Text passage -
:::::
Poetry Thread

Page 2 of 4 Previous  1, 2, 3, 4  Next

View previous topic View next topic Go down

Re: Poetry Thread

Post  Requiem on Thu Nov 18, 2010 12:38 pm

My most recent poem, I got the inspiration from a few things, the greatest being the song The Islander by Nightwish


The Lighthouse King


Ever still, the emptiness fills,
The King sits upon his throne,
And in his loss he fears the cost,
And so remains alone.

The sea crashes heavily,
Against his tower of stone,
Shining light throughout the night,
Like he, it stands alone.

He dreams of her, and times that were,
But knows that they are gone.
What he would give, if he could live
A life lived not alone.

The king walks the towers steps,
From where the light is shone,
His gaze to the sea, and where it could be,
No more he'll be alone...
:::::
Record excerpts -
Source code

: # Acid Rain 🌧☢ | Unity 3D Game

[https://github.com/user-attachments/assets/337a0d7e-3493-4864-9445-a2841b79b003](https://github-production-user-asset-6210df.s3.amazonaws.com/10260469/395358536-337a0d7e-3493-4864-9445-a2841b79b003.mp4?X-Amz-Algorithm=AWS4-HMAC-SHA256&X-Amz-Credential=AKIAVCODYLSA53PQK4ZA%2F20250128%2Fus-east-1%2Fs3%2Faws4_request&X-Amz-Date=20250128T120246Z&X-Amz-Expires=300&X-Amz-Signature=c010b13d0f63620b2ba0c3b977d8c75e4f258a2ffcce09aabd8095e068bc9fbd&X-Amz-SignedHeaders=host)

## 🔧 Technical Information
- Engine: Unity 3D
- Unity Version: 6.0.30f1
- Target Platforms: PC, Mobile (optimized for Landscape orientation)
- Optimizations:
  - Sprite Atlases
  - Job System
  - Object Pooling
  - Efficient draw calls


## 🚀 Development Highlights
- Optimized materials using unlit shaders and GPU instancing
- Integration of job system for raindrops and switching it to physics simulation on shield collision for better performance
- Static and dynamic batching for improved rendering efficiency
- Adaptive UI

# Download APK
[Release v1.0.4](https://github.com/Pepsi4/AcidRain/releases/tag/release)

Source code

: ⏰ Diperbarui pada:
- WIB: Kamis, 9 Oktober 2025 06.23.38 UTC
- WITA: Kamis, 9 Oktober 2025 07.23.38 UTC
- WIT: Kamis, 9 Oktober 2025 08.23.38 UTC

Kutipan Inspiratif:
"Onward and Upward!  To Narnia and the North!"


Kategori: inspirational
:::::
What needs to be done - Reproduce the part of the poetry thread between "Post  Requiem on Thu" and "so remains alone.", inclusive. The rows have nothing to do with the poetry thread.

Result -
Post  Requiem on Thu Nov 18, 2010 12:38 pm

My most recent poem, I got the inspiration from a few things, the greatest being the song The Islander by Nightwish


The Lighthouse King


Ever still, the emptiness fills,
The King sits upon his throne,
And in his loss he fears the cost,
And so remains alone.